EP by Boys Night Out
- Released: August 20, 2002
- Recorded: February 2002
- Studio: Sound Zones in Long Island, NY
- Genre: Emo; screamo; pop punk; metalcore;
- Length: 20:46
- Label: One Day Savior
- Producer: Joe Higgins; Matt Walbroehl; Boys Night Out;

Boys Night Out chronology
| You Are My Canvas (2001) | Broken Bones and Bloody Kisses (2002) | Make Yourself Sick (2003) |

= Broken Bones and Bloody Kisses =

Broken Bones and Bloody Kisses is the debut EP from Canadian post-hardcore band Boys Night Out. The EP was released on August 20, 2002 through One Day Savior Recordings.

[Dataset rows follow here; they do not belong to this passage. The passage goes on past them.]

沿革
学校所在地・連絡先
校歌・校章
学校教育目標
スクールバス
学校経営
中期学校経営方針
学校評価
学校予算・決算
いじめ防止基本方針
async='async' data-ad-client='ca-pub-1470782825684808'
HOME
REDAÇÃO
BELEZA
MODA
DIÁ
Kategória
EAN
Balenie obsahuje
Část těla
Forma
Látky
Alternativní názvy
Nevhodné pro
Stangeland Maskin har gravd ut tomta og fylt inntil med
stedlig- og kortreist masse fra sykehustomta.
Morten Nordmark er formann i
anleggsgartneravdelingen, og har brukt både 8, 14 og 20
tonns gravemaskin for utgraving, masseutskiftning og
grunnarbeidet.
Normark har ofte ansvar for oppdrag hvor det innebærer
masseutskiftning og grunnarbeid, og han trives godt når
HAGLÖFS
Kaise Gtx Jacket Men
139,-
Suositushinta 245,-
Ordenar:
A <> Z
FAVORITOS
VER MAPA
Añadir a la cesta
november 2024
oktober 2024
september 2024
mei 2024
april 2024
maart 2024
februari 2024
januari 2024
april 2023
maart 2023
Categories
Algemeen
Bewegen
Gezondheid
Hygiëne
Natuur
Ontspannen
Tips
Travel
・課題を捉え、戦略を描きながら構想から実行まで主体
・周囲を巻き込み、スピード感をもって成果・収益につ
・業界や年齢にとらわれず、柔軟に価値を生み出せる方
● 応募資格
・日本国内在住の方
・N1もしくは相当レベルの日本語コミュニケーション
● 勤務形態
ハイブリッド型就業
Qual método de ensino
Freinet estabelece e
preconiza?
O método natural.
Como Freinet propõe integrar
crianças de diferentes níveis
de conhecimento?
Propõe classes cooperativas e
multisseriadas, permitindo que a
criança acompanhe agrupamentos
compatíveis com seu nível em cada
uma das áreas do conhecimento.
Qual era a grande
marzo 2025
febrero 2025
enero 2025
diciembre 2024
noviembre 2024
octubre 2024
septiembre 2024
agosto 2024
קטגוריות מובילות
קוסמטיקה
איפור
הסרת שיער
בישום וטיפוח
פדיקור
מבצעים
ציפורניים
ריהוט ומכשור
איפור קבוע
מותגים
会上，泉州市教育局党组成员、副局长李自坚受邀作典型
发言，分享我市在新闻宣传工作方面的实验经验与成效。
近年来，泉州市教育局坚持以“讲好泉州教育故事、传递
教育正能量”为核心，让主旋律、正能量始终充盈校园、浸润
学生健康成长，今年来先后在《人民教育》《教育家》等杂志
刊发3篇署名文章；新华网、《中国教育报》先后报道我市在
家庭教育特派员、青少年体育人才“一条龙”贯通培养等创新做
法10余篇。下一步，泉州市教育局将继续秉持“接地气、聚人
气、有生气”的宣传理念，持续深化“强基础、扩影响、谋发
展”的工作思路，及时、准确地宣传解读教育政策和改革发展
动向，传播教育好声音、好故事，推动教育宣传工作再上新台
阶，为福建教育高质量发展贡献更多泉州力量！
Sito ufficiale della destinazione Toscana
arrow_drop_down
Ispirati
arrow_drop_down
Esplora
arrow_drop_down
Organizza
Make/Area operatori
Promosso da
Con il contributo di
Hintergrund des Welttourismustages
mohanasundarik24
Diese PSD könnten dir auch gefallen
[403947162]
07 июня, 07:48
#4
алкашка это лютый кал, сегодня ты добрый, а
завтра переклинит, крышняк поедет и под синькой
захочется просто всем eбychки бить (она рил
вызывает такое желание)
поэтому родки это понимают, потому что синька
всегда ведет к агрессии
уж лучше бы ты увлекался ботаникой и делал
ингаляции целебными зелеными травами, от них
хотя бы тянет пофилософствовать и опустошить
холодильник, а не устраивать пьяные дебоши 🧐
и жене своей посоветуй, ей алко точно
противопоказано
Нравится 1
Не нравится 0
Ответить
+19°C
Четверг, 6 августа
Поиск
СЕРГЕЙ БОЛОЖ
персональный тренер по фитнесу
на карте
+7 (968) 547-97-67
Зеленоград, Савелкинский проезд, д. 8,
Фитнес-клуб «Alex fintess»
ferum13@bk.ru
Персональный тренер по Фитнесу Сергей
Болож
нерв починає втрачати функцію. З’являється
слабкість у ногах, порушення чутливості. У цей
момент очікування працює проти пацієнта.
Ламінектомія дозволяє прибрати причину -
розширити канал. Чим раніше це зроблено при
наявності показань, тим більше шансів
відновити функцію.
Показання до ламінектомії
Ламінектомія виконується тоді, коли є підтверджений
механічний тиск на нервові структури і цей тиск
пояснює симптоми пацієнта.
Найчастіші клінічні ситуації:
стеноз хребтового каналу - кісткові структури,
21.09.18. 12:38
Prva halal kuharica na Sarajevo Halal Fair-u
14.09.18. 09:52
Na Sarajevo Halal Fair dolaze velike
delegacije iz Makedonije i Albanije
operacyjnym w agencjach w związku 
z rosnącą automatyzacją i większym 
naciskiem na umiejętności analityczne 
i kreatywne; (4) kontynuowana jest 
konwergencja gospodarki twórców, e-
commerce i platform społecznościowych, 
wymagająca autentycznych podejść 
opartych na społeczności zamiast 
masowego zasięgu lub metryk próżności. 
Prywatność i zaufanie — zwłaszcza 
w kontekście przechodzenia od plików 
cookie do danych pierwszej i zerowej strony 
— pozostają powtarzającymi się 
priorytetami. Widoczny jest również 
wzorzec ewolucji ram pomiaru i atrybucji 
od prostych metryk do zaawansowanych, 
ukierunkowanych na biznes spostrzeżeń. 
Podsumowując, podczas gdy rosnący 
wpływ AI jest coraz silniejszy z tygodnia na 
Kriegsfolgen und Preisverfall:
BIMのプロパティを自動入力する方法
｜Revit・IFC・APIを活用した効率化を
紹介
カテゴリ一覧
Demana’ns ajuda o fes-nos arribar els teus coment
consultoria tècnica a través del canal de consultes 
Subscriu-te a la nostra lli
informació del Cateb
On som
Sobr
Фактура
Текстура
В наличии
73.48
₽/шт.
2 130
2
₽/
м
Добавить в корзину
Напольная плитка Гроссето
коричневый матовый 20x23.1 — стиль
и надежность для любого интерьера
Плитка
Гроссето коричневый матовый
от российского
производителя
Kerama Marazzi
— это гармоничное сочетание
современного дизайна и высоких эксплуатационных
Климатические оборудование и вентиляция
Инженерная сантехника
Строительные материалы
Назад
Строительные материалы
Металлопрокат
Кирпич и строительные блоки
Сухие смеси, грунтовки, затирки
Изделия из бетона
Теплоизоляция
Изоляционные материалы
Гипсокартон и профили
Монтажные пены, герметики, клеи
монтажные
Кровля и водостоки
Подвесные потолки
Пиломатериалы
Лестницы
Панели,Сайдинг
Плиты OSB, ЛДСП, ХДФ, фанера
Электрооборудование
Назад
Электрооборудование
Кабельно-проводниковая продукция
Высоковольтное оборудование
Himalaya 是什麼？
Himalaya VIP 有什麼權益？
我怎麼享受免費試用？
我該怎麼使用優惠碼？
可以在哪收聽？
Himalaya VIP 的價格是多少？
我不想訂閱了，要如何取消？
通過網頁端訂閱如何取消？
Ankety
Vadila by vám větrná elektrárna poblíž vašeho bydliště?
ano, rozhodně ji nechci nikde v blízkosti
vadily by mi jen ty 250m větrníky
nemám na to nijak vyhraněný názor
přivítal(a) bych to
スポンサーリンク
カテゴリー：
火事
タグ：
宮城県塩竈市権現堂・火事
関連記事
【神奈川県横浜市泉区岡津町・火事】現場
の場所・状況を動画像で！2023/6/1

The songs "The Only Honest Lovesong", "Sketch Artist Composite", and "Victor Versus the Victim" previously appeared on the demo EP You Are My Canvas.

Professional ratings
Review scores
| Source | Rating |
| AllMusic |  |
| Exclaim! | Mixed |
| Punk News |  |

==Musical style and lyrics==
Broken Bones and Bloody Kisses features a heavier and more aggressive sound compared to the band's later releases. The sound of the EP has been described as emo, screamo, metalcore, and pop punk. The album's lyrics and themes have been described as morbid and macabre.

==Track listing==

| No. | Title | Length |
|---|---|---|
| 1. | "Where We Breathe" | 3:06 |
| 2. | "The Only Honest Lovesong" | 3:07 |
| 3. | "This Broken Killswitch" | 3:54 |
| 4. | "Victor Versus the Victim" | 2:36 |
| 5. | "Sketch Artist Composite" | 3:34 |
| 6. | "A Torrid Love Affair" | 4:26 |

==Personnel==
- Boys Night Out
- Connor Lovat-Fraser – vocals, layout and design
- Jeff Davis – guitars, vocals
- Rob Pasalic – guitars, vocals
- Dave Costa – bass, vocals
- Ben Arseneau – drums

- Additional personnel
- Engineering and mixing by Joe Higgins and Matt Walbroehl.
- Mastered at West West Side by Alan Douches.